To coincide with this past weekend’s spectacular football viewing, I planned to make bison meatloaf for the Sunday evening game. In line with the elimination routine, it was a real bear finding a recipe that didn’t call for tomatoes or breadcrumbs. When I finally did find one, I knew we had mission complete. That is until 5.00 pm rolled around and I realized I didn’t have anything of appropriate size in which to bake the bliming thing. Party foul. We quickly reverted to the drawing boards and assessed the situation. Meat, beans, greens, stock and spices. Bison chili was the solution and honestly, it fit the bill for Sunday night football better than any meatloaf could have.

Don’t be discouraged to deviate from the path. You alternative might very well find itself in first place.

Bison Chili

Ingredients

Extra virgin olive oil
1.5 lb of ground bison – Check out the butchers of Earth Fare or Whole Foods
1 punnet of mushrooms
4 cups of kale
4 cups of chicken stock – I used this in place of our usual 2 cans of diced, low sodium tomatoes
1 can of black beans
1 can of kidney beans
1 white onion
3 cloves of garlic
1 TBS cumin
1 tsp coriander seeds
1 tsp cinnamon
1 tsp chili powder
1 tsp Hungarian paprika
1 tsp red pepper flakes
3 TBS balsamic vinegar
1 TBS good quality maple syrup
Kosher salt
Pepper

Pull it together

1. Finely chop the onion and garlic in your Cuisinart and set aside. Finely chop the mushrooms in your Cuisinart and set aside. Finely chop the kale in your Cuisinart and set aside. Exhale as you are now finished with this step. Note this can all also be done by hand!

2. In your Dutch oven or a big pot, heat 2 TBS olive oil on medium heat. Add the onion and garlic. Let them cook until they become translucent, approximately 4 to 5 minutes or so. Give it a stir every now and then.

3. Add the ground meat and give the pot a generous stir.  Please add a couple of pinches of kosher salt as well as all the spices.  Turn up the heat to high. Now you want to brown the meat. You do not want to see any pink once we are set and done.  Stir regularly.  

4. Once the meat has browned and is cooked, lower the temperature back down to medium high heat and add the mushrooms, balsamic vinegar, maple syrup and chicken stock. Continue to stir for approximately five minutes or so.

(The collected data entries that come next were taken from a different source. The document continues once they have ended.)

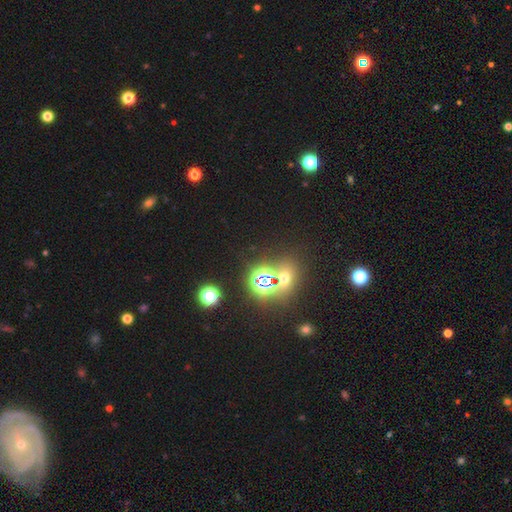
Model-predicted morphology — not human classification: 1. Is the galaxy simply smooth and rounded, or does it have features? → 61% star or artifact, 30% smooth, 9% featured or disk.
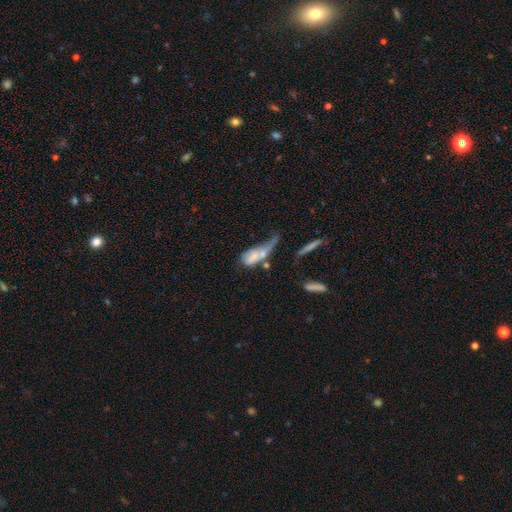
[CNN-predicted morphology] This appears to be a smooth galaxy with no disk features (56%) that is in between round and cigar-shaped (73%). Merging: major disturbance (37%).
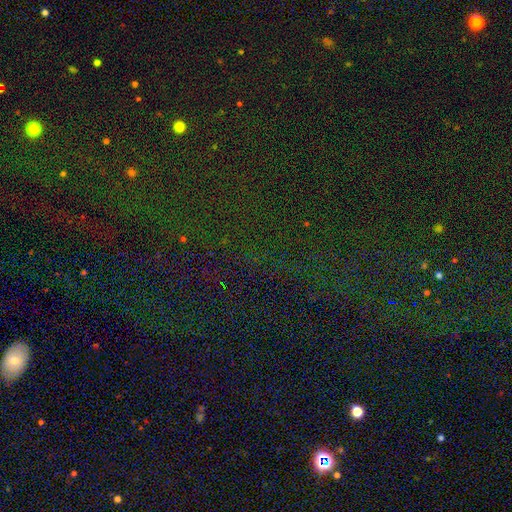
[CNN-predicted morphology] Q: Smooth or featured?
A: star or artifact (80%); runner-up: smooth (12%)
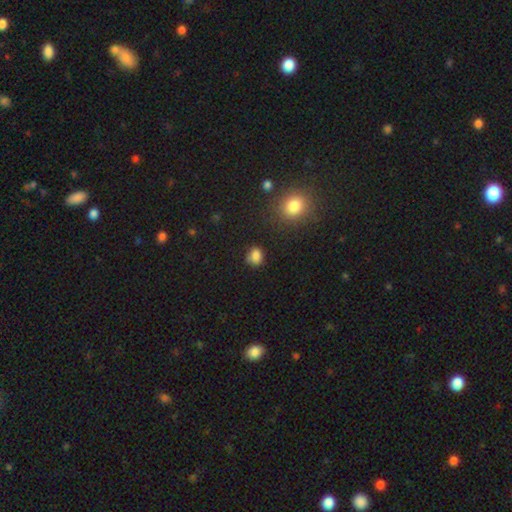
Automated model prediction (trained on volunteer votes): smooth_or_featured: smooth (p=0.82) [alt: star or artifact p=0.12]
how_rounded: round (p=0.51) [alt: in between p=0.48]
merging: none (p=0.70) [alt: minor disturbance p=0.21]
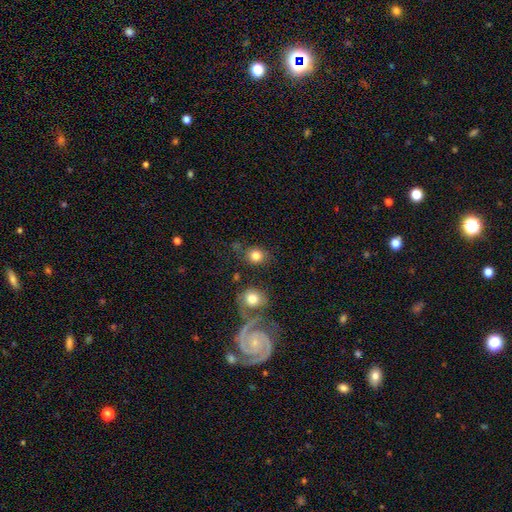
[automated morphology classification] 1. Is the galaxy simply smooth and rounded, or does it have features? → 81% smooth, 11% star or artifact, 8% featured or disk.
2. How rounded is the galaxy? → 68% round, 31% in between, 1% cigar-shaped.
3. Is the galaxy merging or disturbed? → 72% none, 13% minor disturbance, 10% merger, 5% major disturbance.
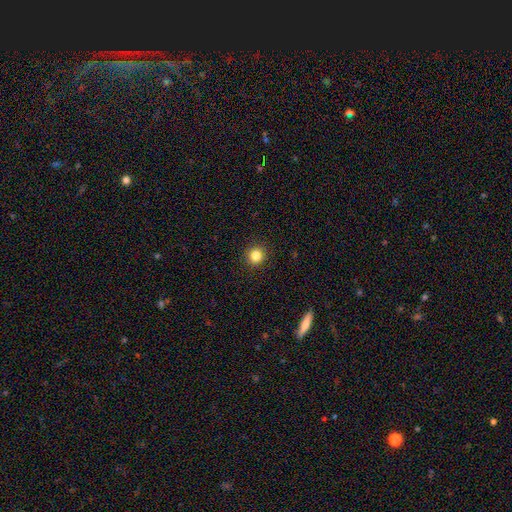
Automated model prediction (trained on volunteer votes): A smooth galaxy with no disk features (84%) that is round (92%). Merging: none (92%).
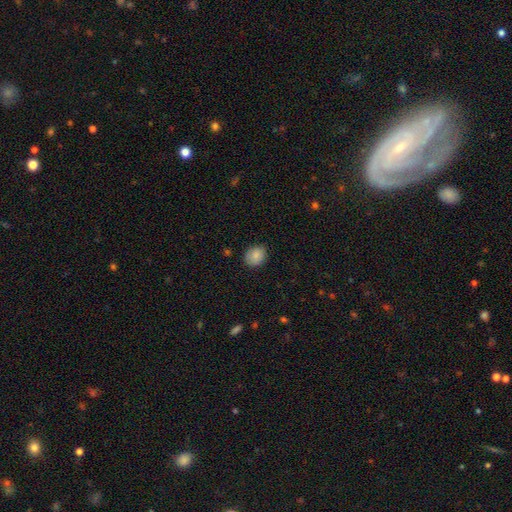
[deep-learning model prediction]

5. Now add the beans and kale. Give another generous stir and let cook for five minutes. Give it a taste and adjust seasoning as necessary. You know your taste buds best so if you want more than 1 tsp of something, go for it!

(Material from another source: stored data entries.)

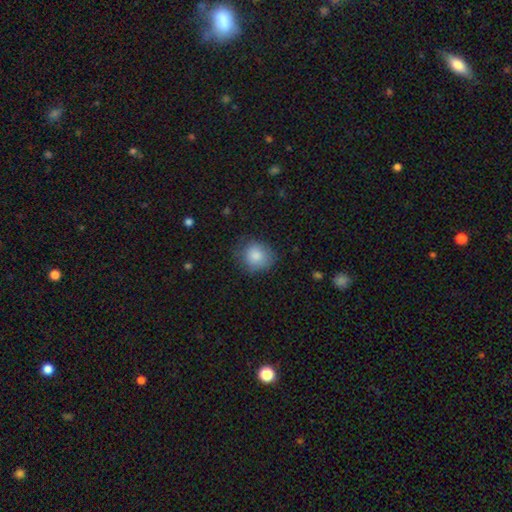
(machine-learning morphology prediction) This is clearly a smooth galaxy (85%). How rounded: likely round (77%). Merging: likely none (69%).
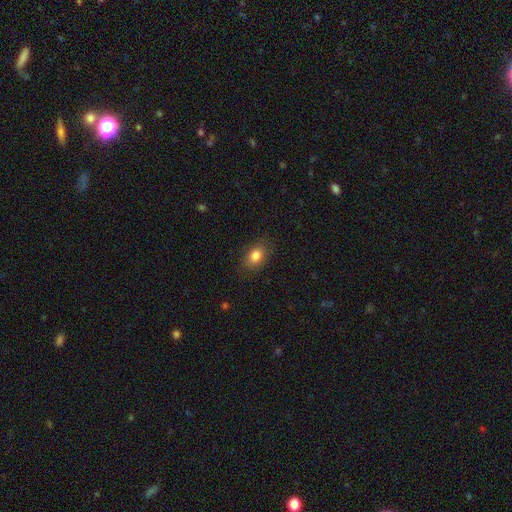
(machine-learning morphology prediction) A smooth galaxy with no disk features (83%) that is in between round and cigar-shaped (77%).

Vote fractions:
- Smooth or featured? smooth: 83% / star or artifact: 9% / featured or disk: 7%
- How rounded? in between: 77% / round: 21% / cigar-shaped: 2%
- Merging? none: 85% / minor disturbance: 11% / major disturbance: 3% / merger: 1%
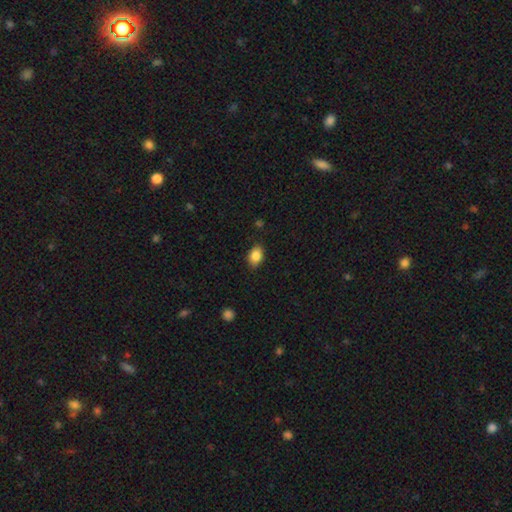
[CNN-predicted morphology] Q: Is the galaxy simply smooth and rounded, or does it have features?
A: smooth — 87%.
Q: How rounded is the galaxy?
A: in between — 81%.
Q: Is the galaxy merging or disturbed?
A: none — 84%.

6. Bring the mixture to a boil and then drop the heat to low. Put the top on and simmer for another half hour to 45 minutes. You can even stretch it to an hour if you want to. As always, taste and adjust spices if necessary.

7. I served ours with chopped avocado and hot sauce for the man. Cilantro was also available. As always, cheese, sour cream and other goodies also suit chili beautifully.